**REQUIRED ACTION:** Could you reproduce the text of the listing below word for word, leaving out the pictures?
(Beginning of MATERIAL SUPPLIED)
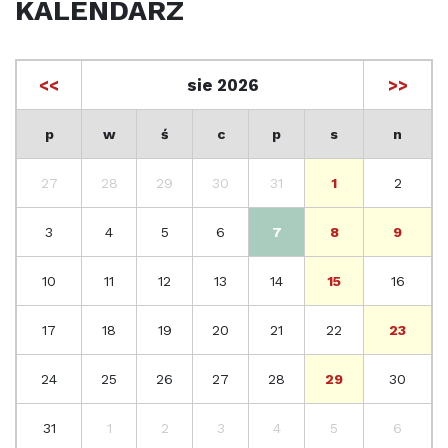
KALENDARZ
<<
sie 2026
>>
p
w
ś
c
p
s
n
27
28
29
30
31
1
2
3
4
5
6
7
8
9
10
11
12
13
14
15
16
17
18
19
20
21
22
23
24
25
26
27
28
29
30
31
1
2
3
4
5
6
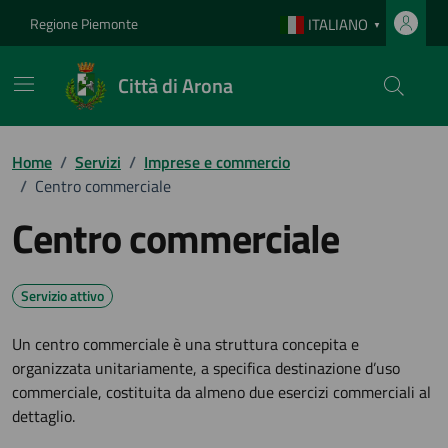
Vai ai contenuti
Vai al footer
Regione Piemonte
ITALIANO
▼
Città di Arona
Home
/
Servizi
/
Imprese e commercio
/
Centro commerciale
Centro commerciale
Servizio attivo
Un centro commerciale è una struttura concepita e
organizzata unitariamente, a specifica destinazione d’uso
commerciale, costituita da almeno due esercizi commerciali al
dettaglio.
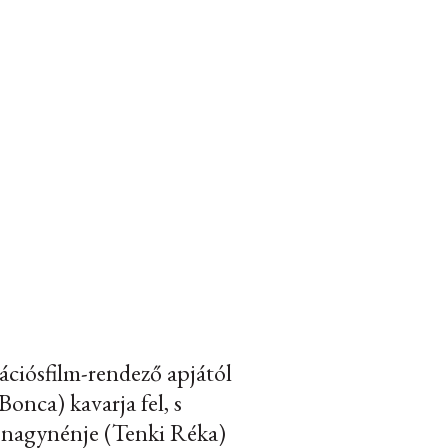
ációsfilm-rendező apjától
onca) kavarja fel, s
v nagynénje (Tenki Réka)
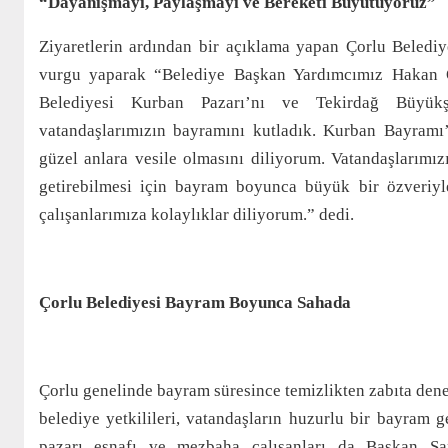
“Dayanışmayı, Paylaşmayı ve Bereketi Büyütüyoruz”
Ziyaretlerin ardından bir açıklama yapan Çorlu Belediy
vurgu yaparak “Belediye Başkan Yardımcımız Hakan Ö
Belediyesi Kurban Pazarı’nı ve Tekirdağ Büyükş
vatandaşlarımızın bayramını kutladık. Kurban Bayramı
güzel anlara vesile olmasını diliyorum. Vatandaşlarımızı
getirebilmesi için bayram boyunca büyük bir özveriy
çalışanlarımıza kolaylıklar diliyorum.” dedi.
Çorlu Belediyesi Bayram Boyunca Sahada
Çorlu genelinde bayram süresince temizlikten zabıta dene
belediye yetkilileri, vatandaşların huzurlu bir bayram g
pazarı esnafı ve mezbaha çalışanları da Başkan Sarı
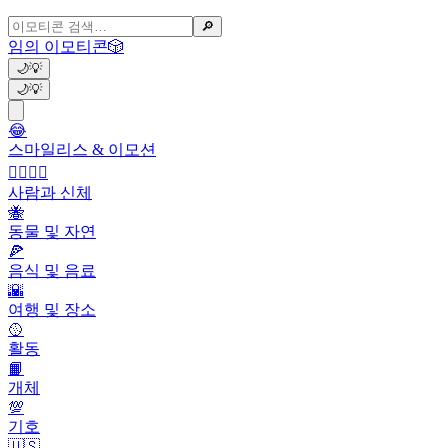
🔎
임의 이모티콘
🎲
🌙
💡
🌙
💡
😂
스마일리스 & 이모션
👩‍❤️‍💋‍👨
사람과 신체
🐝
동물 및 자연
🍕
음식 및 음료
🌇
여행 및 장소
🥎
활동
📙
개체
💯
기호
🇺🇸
(End of MATERIAL SUPPLIED)
**WRITTEN ANSWER:**
KALENDARZ
<<
sie 2026
>>
p
w
ś
c
p
s
n
27
28
29
30
31
1
2
3
4
5
6
7
8
9
10
11
12
13
14
15
16
17
18
19
20
21
22
23
24
25
26
27
28
29
30
31
1
2
3
4
5
6
Vai ai contenuti
Vai al footer
Regione Piemonte
ITALIANO
▼
Città di Arona
Home
/
Servizi
/
Imprese e commercio
/
Centro commerciale
Centro commerciale
Servizio attivo
Un centro commerciale è una struttura concepita e
organizzata unitariamente, a specifica destinazione d’uso
commerciale, costituita da almeno due esercizi commerciali al
dettaglio.
ációsfilm-rendező apjától
onca) kavarja fel, s
v nagynénje (Tenki Réka)
“Dayanışmayı, Paylaşmayı ve Bereketi Büyütüyoruz”
Ziyaretlerin ardından bir açıklama yapan Çorlu Belediy
vurgu yaparak “Belediye Başkan Yardımcımız Hakan Ö
Belediyesi Kurban Pazarı’nı ve Tekirdağ Büyükş
vatandaşlarımızın bayramını kutladık. Kurban Bayramı
güzel anlara vesile olmasını diliyorum. Vatandaşlarımızı
getirebilmesi için bayram boyunca büyük bir özveriy
çalışanlarımıza kolaylıklar diliyorum.” dedi.
Çorlu Belediyesi Bayram Boyunca Sahada
Çorlu genelinde bayram süresince temizlikten zabıta dene
belediye yetkilileri, vatandaşların huzurlu bir bayram g
pazarı esnafı ve mezbaha çalışanları da Başkan Sarı
🔎
임의 이모티콘
🎲
🌙
💡
🌙
💡
😂
스마일리스 & 이모션
👩‍❤️‍💋‍👨
사람과 신체
🐝
동물 및 자연
🍕
음식 및 음료
🌇
여행 및 장소
🥎
활동
📙
개체
💯
기호
🇺🇸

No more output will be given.